Это была неправда. Ей не давали брата под опеку. Квартиру она потеряла: подписала какие-то бумаги, потом пришли мужчины в спортивных костюмах и сказали, что у нее есть час, чтобы собрать вещи. Ей было всего восемнадцать, что она могла тогда понимать.

Отучилась на повара и устроилась на работу. Сначала просто в столовую, потом ей повезло, и получилось повысить квалификацию, после чего взяли кондитером в ресторан. На самом деле, она не то что показала сильно высокий уровень, просто понравилась управляющему, он ей открыто об этом сказал. И преследовал ее постоянно, но Юля умудрялась всякий раз его избегать.

Жила она скромно: снимала крошечную комнатушку, на одежду и косметику, как ее приятельницы из училища, деньги не тратила, хотя от обычного мыла на щеках появилась какая-то странная сыпь, и вкупе с ее косым глазом это выглядело более, чем нелепо. Но Юле нужно было снять нормальную квартиру и иметь на счету достаточную сумму для того, чтобы ей отдали брата, успеет она еще на себя деньги тратить. Правда, пока достижение этих целей казалось почти невозможным. Она брала дополнительные смены, но от этого начинало болеть все тело, тряслись руки, так что работать было невозможно. Юля подозревала, что это ненормально, но идти к врачу она боялась: вдруг ей потом запретят взять под опеку брата?

-Говорят, тебе деньги нужны? – спросил управляющий, подкараулив ее в очередной раз после работы.

-А кому они не нужны?

Когда Юля попала в интернат, она сначала была робкой, не умела за себя постоять, но быстро научилась, иначе было не выжить: домашних девочек там не очень любили, а за косоглазие ее и в школе дразнили. Так что теперь она умела отвечать дерзко и с насмешкой. Управляющему это понравилось.

-Это правильно. Могу помочь, если что.

-В помощниках не нуждаюсь, – ответила Юля.

-Ну, это ты зря. Я ведь со всей душой. И, кстати, могу адвоката посоветовать.

-Мне адвокат не нужен, – отрезала Юля. – Я уже все знаю, что для опеки нужно.

-Для опеки? А я не про опеку. Брат твой приходил, узнавал, какая у тебя зарплата. Адрес твой у меня спрашивал. Но я, заметь, не сказал.

Маска безразличия тут же слетела с Юли.

-Брат? – удивилась она. – Какой брат?

-А у тебя их что, много?

-Два.

-Ну, второй-то мелкий, как я понимаю. Он бы сюда не пришел.

Во рту стало горько. Ей бы спросить, что нужно было брату, но говорить с управляющим не хотелось, и так его глаза уже обшарили ее несколько раз.

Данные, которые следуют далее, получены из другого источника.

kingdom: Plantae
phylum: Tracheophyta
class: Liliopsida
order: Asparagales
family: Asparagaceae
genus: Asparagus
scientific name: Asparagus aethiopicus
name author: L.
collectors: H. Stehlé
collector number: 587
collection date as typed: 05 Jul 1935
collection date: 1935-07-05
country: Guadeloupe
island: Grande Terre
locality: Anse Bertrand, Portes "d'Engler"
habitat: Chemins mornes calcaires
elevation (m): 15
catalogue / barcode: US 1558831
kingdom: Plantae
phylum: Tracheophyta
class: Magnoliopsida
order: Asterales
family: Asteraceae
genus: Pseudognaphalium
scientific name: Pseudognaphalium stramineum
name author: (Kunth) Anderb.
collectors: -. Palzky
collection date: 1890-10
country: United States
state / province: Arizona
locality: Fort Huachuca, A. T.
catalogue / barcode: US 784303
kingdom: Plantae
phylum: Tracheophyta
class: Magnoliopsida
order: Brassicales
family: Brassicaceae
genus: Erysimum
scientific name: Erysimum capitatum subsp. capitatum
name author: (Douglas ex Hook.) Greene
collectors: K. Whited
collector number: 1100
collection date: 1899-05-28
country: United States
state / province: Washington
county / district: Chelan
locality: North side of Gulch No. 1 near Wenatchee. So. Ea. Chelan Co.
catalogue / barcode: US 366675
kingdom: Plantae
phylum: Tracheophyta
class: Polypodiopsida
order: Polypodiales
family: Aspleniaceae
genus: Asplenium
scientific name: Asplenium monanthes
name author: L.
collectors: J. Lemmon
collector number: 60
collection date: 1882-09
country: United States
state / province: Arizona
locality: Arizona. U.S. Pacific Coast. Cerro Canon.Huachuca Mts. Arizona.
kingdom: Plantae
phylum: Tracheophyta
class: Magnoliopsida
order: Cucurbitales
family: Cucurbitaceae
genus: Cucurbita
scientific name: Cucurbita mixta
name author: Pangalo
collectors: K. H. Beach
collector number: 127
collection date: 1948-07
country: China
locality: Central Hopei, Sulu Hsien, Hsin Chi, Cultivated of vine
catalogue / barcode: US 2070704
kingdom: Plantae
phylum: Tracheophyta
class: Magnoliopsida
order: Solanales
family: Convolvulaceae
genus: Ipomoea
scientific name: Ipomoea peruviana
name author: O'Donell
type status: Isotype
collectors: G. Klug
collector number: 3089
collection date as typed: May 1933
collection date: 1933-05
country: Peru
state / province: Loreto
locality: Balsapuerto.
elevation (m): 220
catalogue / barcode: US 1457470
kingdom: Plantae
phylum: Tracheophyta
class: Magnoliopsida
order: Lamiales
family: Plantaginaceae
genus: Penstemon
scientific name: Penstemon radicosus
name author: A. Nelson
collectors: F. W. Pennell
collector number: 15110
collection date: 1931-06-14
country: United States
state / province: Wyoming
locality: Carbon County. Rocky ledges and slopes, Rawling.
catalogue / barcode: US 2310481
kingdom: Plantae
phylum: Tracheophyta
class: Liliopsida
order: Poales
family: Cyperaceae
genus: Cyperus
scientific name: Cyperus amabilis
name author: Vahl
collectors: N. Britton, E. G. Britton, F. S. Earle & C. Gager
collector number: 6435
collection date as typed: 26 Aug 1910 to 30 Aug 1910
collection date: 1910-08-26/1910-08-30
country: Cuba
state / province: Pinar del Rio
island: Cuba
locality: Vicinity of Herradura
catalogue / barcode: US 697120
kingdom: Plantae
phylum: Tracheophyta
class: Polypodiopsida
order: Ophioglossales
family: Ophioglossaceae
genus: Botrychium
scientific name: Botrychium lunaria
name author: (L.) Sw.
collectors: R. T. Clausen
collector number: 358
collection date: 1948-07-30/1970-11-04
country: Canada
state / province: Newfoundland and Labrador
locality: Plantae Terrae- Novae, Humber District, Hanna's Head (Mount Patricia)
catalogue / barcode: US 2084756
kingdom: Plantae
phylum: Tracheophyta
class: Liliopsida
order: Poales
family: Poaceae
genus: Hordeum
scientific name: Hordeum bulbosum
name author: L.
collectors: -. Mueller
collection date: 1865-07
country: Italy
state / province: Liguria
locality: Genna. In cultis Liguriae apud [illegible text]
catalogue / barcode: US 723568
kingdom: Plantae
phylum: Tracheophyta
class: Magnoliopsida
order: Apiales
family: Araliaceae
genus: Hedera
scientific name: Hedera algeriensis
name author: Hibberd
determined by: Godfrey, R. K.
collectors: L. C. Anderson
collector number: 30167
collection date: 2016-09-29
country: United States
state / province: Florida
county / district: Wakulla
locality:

-Извините, мне нужно на троллейбус.

По дороге домой Юля смотрела в темное окно и пыталась понять, что это все значит. Но не понимала. Они с Семеном (так звали старшего брата) ни разу не виделись и не разговаривали. Брат был на двенадцать лет старше, и когда отец женился на маме, он уже был в разводе, так что делить им было нечего.

Долго Юле гадать не пришлось: через несколько дней пришла повестка в суд — отец подал на алименты на брата, а тот и Юлю приплел, чтобы одному не отдуваться. Поверить в это было сложно, но на бумаге все было изложено, Юля несколько раз перечитала.

В законах и судах она ничего не понимала, обратиться ей было не к кому: все знакомые в основном были из той же отрасли, что и она, а юрист, который ей советы по поводу Вадика давал, был из социального центра, вряд ли он тут мог помочь. И как Юля не убеждала себя, что не нужно этого делать, пришлось.

-Евгений Игоревич, – сказала она, впервые сама подкараулив управляющего. – Вы говорили, что у вас есть знакомый адвокат?

-Надумала? – широко улыбнулся он.

-Надумала.

-Ну и отлично. Завтра позову его на ужин. Ты же выходная? Заеду за тобой в шесть.

Спорить было бесполезно, она же сама подошла. И говорить, что у нее нет ни платья, ни туфель, толку нет – остается надеяться, что это будет попроще заведение, чем то, где они работали.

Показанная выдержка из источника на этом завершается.